Alors que je m'interrogeais il y a quelques heures sur le bon droit d'un artiste à conclure son oeuvre malgré un éditeur insistant (sur 9emeArt.fr), une question de comparaison avec le modèle Américain s'est tout de suite posée, au travers du parallèle évident que nous pouvons faire avec Marvel qui n'en finit plus de ne pas en finir avec son univers Ultimate. Avançant toujours plus estropié depuis des années, en tirant sur la corde d'un Brian M. Bendis qui serait bien meilleur en roue libre.

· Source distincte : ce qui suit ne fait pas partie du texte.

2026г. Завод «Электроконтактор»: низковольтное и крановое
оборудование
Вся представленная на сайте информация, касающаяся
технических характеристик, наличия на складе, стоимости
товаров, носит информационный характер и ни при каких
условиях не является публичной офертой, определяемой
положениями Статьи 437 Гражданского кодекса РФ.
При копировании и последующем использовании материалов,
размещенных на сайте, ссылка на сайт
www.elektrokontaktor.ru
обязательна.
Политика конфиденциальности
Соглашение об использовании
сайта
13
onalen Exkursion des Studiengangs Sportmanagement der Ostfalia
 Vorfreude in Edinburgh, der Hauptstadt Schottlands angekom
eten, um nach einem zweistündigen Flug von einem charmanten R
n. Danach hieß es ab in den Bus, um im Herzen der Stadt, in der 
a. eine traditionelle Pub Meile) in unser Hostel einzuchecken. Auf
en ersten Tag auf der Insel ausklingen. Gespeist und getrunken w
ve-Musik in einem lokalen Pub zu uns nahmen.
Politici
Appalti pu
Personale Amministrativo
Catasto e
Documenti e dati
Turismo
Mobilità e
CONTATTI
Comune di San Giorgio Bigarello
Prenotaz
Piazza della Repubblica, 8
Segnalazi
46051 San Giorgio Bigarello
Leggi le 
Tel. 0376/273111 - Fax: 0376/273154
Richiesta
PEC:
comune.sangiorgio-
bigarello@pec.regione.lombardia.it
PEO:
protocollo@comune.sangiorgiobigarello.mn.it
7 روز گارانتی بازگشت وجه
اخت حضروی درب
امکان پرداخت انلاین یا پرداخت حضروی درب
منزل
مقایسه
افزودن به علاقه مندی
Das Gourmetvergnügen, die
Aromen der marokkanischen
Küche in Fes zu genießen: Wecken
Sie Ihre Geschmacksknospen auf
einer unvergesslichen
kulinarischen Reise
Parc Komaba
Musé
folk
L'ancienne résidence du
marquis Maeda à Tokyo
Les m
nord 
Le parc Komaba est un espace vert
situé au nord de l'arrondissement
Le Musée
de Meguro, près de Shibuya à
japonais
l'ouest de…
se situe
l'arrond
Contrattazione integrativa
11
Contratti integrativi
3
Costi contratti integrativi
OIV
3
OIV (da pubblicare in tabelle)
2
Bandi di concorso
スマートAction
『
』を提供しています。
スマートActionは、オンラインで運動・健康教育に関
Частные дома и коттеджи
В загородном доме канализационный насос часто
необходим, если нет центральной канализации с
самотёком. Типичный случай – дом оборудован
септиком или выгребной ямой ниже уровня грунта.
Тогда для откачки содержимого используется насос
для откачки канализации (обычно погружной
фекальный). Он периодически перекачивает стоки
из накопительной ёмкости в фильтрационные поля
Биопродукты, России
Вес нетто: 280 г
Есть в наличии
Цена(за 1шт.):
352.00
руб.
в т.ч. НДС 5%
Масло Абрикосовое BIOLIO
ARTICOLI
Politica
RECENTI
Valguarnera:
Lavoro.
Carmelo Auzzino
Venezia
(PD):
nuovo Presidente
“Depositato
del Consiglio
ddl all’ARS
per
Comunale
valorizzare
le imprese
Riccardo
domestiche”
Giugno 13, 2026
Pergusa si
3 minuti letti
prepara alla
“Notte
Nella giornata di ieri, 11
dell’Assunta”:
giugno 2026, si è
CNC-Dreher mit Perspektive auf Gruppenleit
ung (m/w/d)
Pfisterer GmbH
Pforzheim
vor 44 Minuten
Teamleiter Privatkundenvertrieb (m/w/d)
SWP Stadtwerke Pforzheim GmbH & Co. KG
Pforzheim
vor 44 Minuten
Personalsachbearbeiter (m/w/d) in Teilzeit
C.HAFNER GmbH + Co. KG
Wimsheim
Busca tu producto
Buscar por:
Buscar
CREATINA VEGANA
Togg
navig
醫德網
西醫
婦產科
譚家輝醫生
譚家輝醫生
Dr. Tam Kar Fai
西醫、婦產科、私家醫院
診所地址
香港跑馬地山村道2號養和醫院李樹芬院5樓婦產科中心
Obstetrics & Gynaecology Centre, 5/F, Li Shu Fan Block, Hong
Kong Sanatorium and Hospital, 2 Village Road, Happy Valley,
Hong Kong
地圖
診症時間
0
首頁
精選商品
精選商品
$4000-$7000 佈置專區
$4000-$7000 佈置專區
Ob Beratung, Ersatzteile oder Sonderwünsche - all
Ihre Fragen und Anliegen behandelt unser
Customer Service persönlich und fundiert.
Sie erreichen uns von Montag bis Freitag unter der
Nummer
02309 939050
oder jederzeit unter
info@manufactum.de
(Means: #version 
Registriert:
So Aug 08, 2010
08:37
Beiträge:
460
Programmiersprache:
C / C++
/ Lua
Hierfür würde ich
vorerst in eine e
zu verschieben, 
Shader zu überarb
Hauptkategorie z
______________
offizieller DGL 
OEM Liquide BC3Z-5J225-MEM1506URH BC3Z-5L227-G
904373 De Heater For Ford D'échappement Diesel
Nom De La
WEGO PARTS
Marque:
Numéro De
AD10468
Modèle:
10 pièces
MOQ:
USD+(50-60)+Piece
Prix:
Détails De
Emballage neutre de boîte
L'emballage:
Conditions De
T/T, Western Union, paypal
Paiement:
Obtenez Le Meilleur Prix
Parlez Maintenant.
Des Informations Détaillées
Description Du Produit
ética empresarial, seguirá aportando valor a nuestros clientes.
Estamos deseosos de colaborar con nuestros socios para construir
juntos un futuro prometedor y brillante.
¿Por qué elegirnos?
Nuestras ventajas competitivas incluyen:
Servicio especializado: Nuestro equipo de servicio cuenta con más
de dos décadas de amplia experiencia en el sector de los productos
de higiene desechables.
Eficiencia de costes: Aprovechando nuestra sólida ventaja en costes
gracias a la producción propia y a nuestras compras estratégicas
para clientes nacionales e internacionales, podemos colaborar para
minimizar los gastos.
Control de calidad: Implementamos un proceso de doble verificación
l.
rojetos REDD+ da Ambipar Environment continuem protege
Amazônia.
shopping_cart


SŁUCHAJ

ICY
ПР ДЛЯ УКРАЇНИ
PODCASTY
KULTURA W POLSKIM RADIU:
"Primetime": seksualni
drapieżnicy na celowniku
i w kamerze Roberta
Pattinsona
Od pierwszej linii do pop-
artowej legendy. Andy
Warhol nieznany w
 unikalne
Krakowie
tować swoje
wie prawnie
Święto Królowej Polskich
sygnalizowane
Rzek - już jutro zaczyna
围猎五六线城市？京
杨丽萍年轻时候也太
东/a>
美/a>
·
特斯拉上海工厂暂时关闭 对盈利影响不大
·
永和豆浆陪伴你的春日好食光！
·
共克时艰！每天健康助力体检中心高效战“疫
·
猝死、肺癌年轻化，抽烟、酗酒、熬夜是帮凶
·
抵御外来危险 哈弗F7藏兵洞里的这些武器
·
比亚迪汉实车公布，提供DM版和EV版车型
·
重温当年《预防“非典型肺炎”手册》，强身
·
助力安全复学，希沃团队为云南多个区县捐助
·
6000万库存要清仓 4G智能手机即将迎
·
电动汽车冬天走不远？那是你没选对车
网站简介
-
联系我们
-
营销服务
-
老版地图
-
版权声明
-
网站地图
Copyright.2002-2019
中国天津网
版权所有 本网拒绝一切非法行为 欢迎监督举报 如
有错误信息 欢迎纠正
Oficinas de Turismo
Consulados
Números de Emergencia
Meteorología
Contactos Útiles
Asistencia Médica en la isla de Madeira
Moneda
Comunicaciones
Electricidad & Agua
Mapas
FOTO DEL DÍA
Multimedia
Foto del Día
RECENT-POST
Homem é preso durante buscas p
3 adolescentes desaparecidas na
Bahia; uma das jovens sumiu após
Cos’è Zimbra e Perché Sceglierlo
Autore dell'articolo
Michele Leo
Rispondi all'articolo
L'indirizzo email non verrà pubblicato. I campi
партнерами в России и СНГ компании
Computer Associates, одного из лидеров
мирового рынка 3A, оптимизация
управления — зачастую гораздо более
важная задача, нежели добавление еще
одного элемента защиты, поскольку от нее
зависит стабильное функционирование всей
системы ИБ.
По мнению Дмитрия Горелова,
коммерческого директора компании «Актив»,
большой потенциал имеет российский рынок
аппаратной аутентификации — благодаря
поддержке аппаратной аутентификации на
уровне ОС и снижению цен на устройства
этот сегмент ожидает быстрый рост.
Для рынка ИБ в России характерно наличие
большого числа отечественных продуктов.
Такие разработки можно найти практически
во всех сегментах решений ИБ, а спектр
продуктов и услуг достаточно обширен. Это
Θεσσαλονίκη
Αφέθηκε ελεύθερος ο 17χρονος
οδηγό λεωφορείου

Le timing est d'ailleurs particulièrement mal choisi pour Marvel, puisque la fuite du retour d'Amazing Spider-Man #1 sur la Terre 616 a tué dans l'œuf la surprise de voir Miles Morales et les siens continuer dans leur univers si particulier. Si l'on ajoute à ça la leçon de charisme et de sérieux éditorial donnée par Image Comics la veille, on se retrouve avec une situation très difficile à faire avaler à des lecteurs qui préfèrent abandonner leurs abonnements, sacrifiant leur collection sur l'autel du "complétisme" effréné des lecteurs de Comics.
Pourtant, tout était très bien calibré chez Marvel pour justifier la clé sous la porte d'un univers qui n'est plus que l'ombre de lui-même, en évitant de fâcher le plus grand nombre. Age Of Ultron, les troubles qui agitent la ligne temporelle de la Maison des idées et ses différents terrains de jeux, Infinity, l'arrivée de Galactus chez Ultimate Spider-Man et j'en passe. Hunger en forme de véritable réussite sous ses airs de mini-série sans ambition, les déclarations mi-figue mi-raisin de Brian Bendis concernant l'avenir de sa propre création [...] : tout était prêt. Mais non.
En lieu et place d'adieux magnifiques et d'une rareté dans l'univers des Comics (la destruction quasi-totale d'un univers - où les règles de la mort n'ont toutefois pas manqué d'être bafouées une petite dizaine de fois en bientôt 15 ans), Marvel nous offre une soupe éditoriale peu sincère, en relançant trois séries, tantôt labellisées All-New (oui, comme leurs grandes soeurs) et aussi peu justifiés que les relances de l'univers classique, une véritable performance.
On prend les mêmes et on recommence : Bendis et Marquez vont faire du Ultimate Comics : Ultimate Spider-Man comme ces dernières années, mais cette fois la série s'appellera Miles Morales : Ultimate Spider-Man. Les Ultimate FF, pestiférés de la première ère (malgré des qualités évidentes) vont tenter une (vaine) percée, et les Ultimates n'ont plus que leur nom pour briller, puisque Mark Millar et Bryan Hitch sont aujourd'hui loin.
L'Écossais, raillé par beaucoup mais à qui on accordera d'avoir senti le vent Image bien avant tous les autres (à tel point qu'il s'apprête à y développer son propre univers super-héroïque en compagnie des auteurs les plus prometteurs de l'industrie), était d'ailleurs la première alerte d'un univers en décrépitude. Capable du meilleur (Ultimates 1 & 2, un sommet de Bande Dessinée américaine) comme du pire (son retour avec Leinil Yu et Steve Dillon, catastrophique et dans la lignée du travail de Jeph Loeb sur Ultimatum avec un relaunch déjà critiqué à l'époque, à raison), celui-ci a préféré jeter les armes devant le bourbier dans lequel s'étaient empêtrés ses ex-employeurs.
Reste Brian Bendis, qui avait des possibilités formidables avec son Spider-Men magistral dessinée par Sara Pichelli, qui devait nous offrir une suite et la venue de Miles Morales dans l'univers du Peter Parker prof à l'université, et qui par fidélité ou par sécurité abandonne toute l'ambition qu'il semblait avoir dans des histoires qui servent aujourd'hui à arrondir ses fins de mois, pendant qu'il émerveille son lectorat avec les Gardiens de la Galaxie et les X-Men de l'autre côté de la barrière.
Entre l'exilé et le matelot trop fidèle, les heures de gloire de l'univers qui a accouché de quelques-unes des meilleures histoires années 2000 semblent bien loin. Et je vous épargne le couplet sur les poussifs Divided We Fall/United We Stand. On achève bien les chevaux, comme on dit.